As for Government’s plan to charge VAT on online purchases effective October 1, Weatherhead said: “On the surface, this appears less of a VAT, and more of an increase in the Foreign Exchange Commission from two per cent to 17.5 per cent to be applied to online purchases only.
“This means that citizens will now pay VAT twice on purchases of foreign goods online to be imported, and once on the purchase of foreign services online,” he added while also taking issue with the proposed five per cent increase in corporation taxes.
“This is unlikely to raise much, if any, additional revenue, since corporation taxes are calculated on profits, and in a further depressed, over-taxed economy, it is unlikely that businesses will see increased profits,” the businessman said, adding that “those very large businesses who do make sizeable profits that could contribute increased corporation taxes, will now have a greater incentive to avoid corporation taxes through creative offshore corporate structures”.
He also said the decision to increase the highest bracket of personal income taxes to 40 per cent on annual earnings of over $75,000 amounted to a “tax grab” on high income earners that would likely be met by greater overall tax avoidance in the upper income category, through creative pay structures.
Therefore, “rather than increasing income tax revenue, it is likely to decrease it,” he said while cautioning that Mottley’s remedy simply could not solve Barbados’s financial problems, and will certainly not result in a balanced or surplus budget in one year”.
“I expect this budget to not only raise less money for Government this fiscal year over the last, but to increase expenditure and debt, particularly in respect of the UWI and the NIS. Far from reducing last year’s $447 million fiscal deficit, this budget, I believe, will increase it,” he said while lamenting that no measures were announced to stimulate exports or increase foreign exchange earnings in any meaningful way.

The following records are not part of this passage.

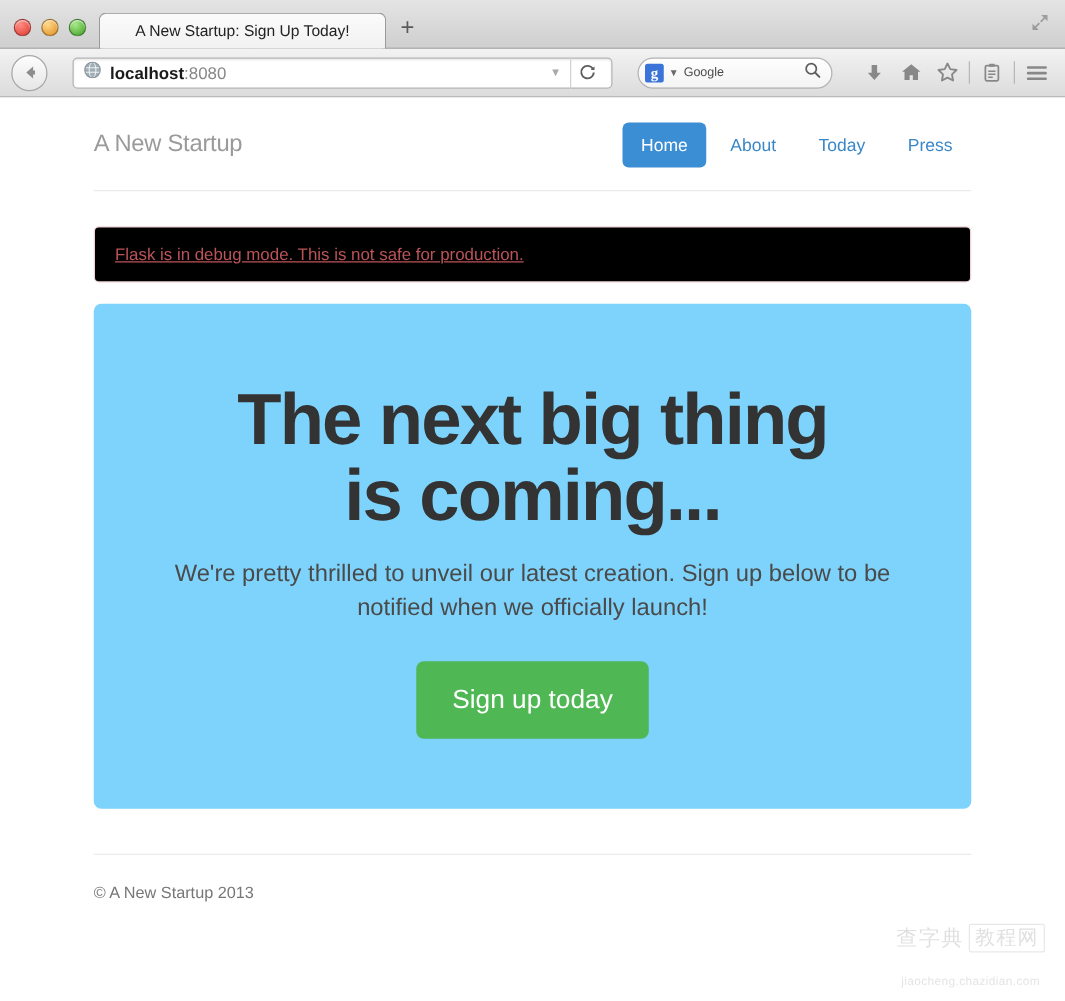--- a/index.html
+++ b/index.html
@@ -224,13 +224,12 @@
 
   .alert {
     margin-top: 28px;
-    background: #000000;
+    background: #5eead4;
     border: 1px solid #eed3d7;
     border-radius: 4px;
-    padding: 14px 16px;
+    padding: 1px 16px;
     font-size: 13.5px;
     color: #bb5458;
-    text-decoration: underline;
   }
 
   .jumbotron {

“Without significant tax reform, including a complete change of the tax system and the financial structure of Government; and without major restructuring of the public service, significant divestment of state assets, extensive privatization, a holistic redesign of our tourism product, and significant increases in the productive sectors, our foreign reserve will continue to decline, eventually leading to painful IMF [International Monetary Fund] emergency intervention.
“I wait to hear of what measures will be announced to boost the productive sectors and stop the bleed of the foreign reserve, because I have not heard a single one so far,” Weatherhead said, adding that “it will be difficult to negotiate with the IMF and maintain these political budget measures, so let us hope that they work”.
The party which secured the third highest number of votes in last month’s general election is throwing its support behind the bittersweet economic medicine prescribed today by Prime Minister Mia Mottley to drag the economy from the brink.
Weatherhead’s position is in contrast to that of Solutions Barbados leader Grenville Phillip II, who threw his support behind the so-called mini Budget, contending that the state of the economy left Mottley with little choice but to go the austerity route.
Phillips, who party received 4,188 votes or 2.72 per cent of the ballots cast in the May 24 poll, also spoke kind words about Mottley’s spending priority, saying it showed she “genuinely cared for the people of Barbados”, while he praised the BLP administration for spreading the pain equitably instead of heaping the burden on one subset of society.